Despite the criticism and comparisons with Strug, Strug herself expressed her support for Biles. The comparisons also had another effect, causing people to rethink the heroic moment in which Strug decided to take another shot at the vault despite her injury. Should she have done it? Was it correct that her coach told her she had to go one more time, trading bodily destruction for Olympic victory? Were viewers more interested in witnessing greatness in exchange for ignoring the image of a terrified girl being pushed to compete when she was in acute pain?

Kerri Strug tweet in support of Simone Biles after Biles withdrew from the Tokyo 2020 Olympics due to mental health.
Kerri Strug expressed her support for Simon Biles after she withdrew from competition.

Ultimately while a coach or trainer may know their athletes very well, it’s the athletes who know themselves best. On 20th October 2000, Andrew Golota, a Polish professional boxer standing 6’5 and weighing 250 pounds, entered the ring to face Iron Mike Tyson in a bout billed as the Showdown in Motown. Within the first round Golota had taken some heavy shots, had a cut above his left eye and had been knocked down. As he sat on his stool before the second round, he told his trainer to stop the fight. His trainer, Al Certo, refused and encouraged him to go on.

Andrew Golota had survived round 2 but before the start of the third, he’d had enough. Golota didn’t want to continue. His cornermen berated him, threatened him and tried to force his mouthguard into his mouth. As Golota walked away from the ring the crowd booed him and pelted him with bottles and cups.
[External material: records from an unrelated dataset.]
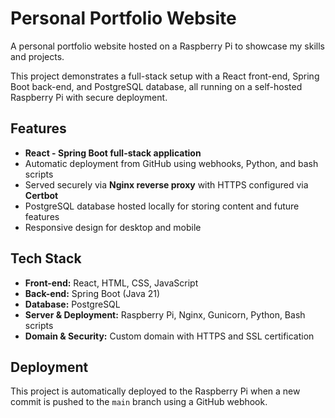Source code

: # Personal Portfolio Website

A personal portfolio website hosted on a Raspberry Pi to showcase my skills and projects.  

This project demonstrates a full-stack setup with a React front-end, Spring Boot back-end, and PostgreSQL database, all running on a self-hosted Raspberry Pi with secure deployment.

## Features

- **React - Spring Boot full-stack application**
- Automatic deployment from GitHub using webhooks, Python, and bash scripts
- Served securely via **Nginx reverse proxy** with HTTPS configured via **Certbot**
- PostgreSQL database hosted locally for storing content and future features
- Responsive design for desktop and mobile

## Tech Stack

- **Front-end:** React, HTML, CSS, JavaScript  
- **Back-end:** Spring Boot (Java 21)  
- **Database:** PostgreSQL
- **Server & Deployment:** Raspberry Pi, Nginx, Gunicorn, Python, Bash scripts  
- **Domain & Security:** Custom domain with HTTPS and SSL certification  

## Deployment

This project is automatically deployed to the Raspberry Pi when a new commit is pushed to the `main` branch using a GitHub webhook.  
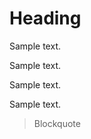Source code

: # Heading

Sample text.
<!-- markdownlint-disable letters-e-x -->
Sample text.
<!-- markdownlint-enable LETTERS-E-X -->
Sample text.
<!-- markdownlint-disable TeSt -->
Sample text.
<!-- markdownlint-enable TEST -->

> Blockquote
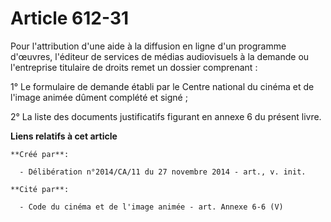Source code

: # Article 612-31

Pour l'attribution d'une aide à la diffusion en ligne d'un programme d'œuvres, l'éditeur de services de médias audiovisuels à
la demande ou l'entreprise titulaire de droits remet un dossier comprenant : 

1° Le formulaire de demande établi par le Centre national du cinéma et de l'image animée dûment complété et signé ; 

2° La liste des documents justificatifs figurant en annexe 6 du présent livre.

**Liens relatifs à cet article**

	**Créé par**:

	  - Délibération n°2014/CA/11 du 27 novembre 2014 - art., v. init.

	**Cité par**:

	  - Code du cinéma et de l'image animée - art. Annexe 6-6 (V)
Commentators described it as an “outrageous display of cowardice” and Golota was was condescendingly asked about the fans he had let down.

It later transpired that Golota had received a concussion, herniated disc and a fractured cheekbone. It’s of course speculation what could have happened if he’d been forced to continue, but the extent of his injuries before the 3rd round lends weight to him making the correct decision.

Poster for Mike Tyson vs Andrew Golota
Mike Tyson vs Andrew Golota took place on 20th October 2000.

In a similar vein, many people believe Simone Bile’s decision to withdraw from the Tokyo 2020 Summer Olympics was the right decision. For many athletes their identities revolve around their chosen sport and their accomplishments. This is understandable given the hours of intense training every day, every week for years on end. They’ve sacrificed too much for it to not be a priority.

Getting to the elite level of any sport requires a degree of obsession in which health and wellbeing are often secondary considerations. And so Simone Bile’s belief that “there’s still more to life than gymnastics” was seen as a mature approach to something she’d prioritised her entire life.

Ultimately the decision not to compete was empowering, not just for her, but also for others looking up to her. Wellbeing and health over medals was the message. It was a decision Simone Biles made, not one that was made for her. Often the Olympics is described as an event that inspires the next generation, and by choosing not to compete, perhaps she inspired millions more than if she’d kept going.